Originally released in 1945 at the tail end of the
Second World War whilst Paris was still burning,
Marcel Carne's film Les Enfants du Paradis is
considered one of the greatest if not the most notable
French film of all time, in the same vein and scale as
Hollywood's Gone With The Wind from six years
It is a rare slice of art house cinema from the French
1940s and tells the story of Parisian courtesan
Garance (Arletty) and the four men who are in love
with her - an aristocrat, a thief, an actor and a mime
- based upon actual larger than life people from the
1820s and 1830s, where the film is based.
Carne originally released the film into two parts -
beating Harry Potter and Twilight by 70 years -
Boulevard du Crime and L'Homme Blanc.
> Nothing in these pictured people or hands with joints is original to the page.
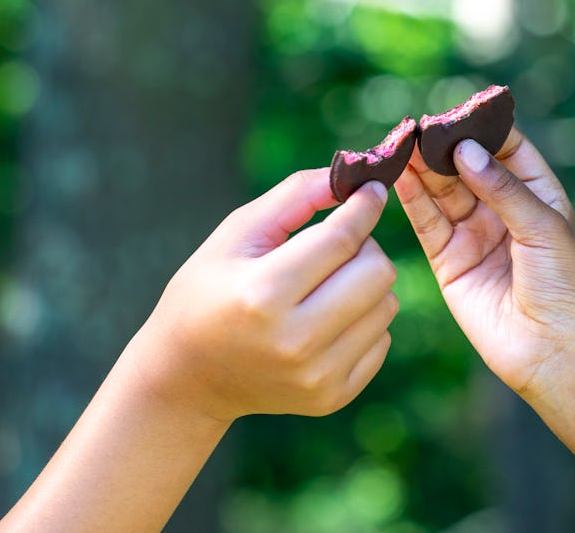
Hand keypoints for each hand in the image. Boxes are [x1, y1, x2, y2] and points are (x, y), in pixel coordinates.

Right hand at [128, 169, 397, 422]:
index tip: (373, 189)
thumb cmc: (209, 290)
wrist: (186, 377)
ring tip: (327, 284)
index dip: (364, 206)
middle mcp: (295, 342)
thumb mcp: (237, 234)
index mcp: (263, 294)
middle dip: (364, 246)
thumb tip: (355, 177)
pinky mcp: (332, 397)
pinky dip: (364, 320)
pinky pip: (382, 339)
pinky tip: (328, 318)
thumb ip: (295, 196)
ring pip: (387, 304)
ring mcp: (316, 376)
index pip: (341, 239)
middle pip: (377, 272)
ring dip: (366, 283)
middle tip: (338, 244)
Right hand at [395, 129, 574, 403]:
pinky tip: (399, 176)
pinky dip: (412, 199)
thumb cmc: (565, 287)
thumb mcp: (543, 227)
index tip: (458, 110)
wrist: (553, 352)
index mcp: (536, 194)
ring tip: (401, 145)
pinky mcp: (448, 259)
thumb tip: (465, 149)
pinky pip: (427, 222)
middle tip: (418, 127)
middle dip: (444, 147)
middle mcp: (502, 210)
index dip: (483, 128)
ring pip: (442, 191)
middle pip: (467, 167)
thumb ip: (502, 188)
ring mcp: (473, 233)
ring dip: (422, 168)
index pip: (506, 149)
As Paris
was still under Nazi occupation, Carne attempted to
get past censors by splitting the film in two, and
then restore the film to its original length once the
war was over.
It is important to understand and appreciate the
lengths Carne went to in his production. The
sheer scale of the film in terms of extras,
production, costume and art direction is immense and
to consider that this film was done under enormous
levels of oppression is all the more staggering when
you see the final results.
The script written by Carne and in collaboration with
Jacques Prevert, a surrealist poet is indicative of
the input. The film feels like one long poem
visually and sonically due to the sumptuous score by
Joseph Korma. Carne's vision of Paris is a
romantic notion of fonder times and persuasions.
The fact that the film was made shows the defiant
French backbone which withstood the Nazi invasion.
Whilst the film is at times a bum-numbing 190 minutes,
it does suffer from a pacing issue after all the main
male characters are introduced; but the richness of
the production wins out in the end, rewarding those
who do stick it out.
Carne mixes all form of cinema and artistry; great
soundtrack, wonderful acting with piercing dialogue
and even mime performed by Baptiste (Jean-Louis
Barrault), especially in one of the opening scenes
when he performs a sequence to save Garance from a
wrongful accusation of theft by a buffoon. The
scene is not rushed and allowed to gestate, to the
benefit of all in view. We watch the mime, the
audience in the square watch him, all are transfixed.
Carne would continue directing into the 1980s
absorbing the bashing of La Nouvelle Vague, yet he
would never hit the same heights of Les Enfants du
Paradis - a wonderful and breathless love letter to
Paris and France, when it most needed it.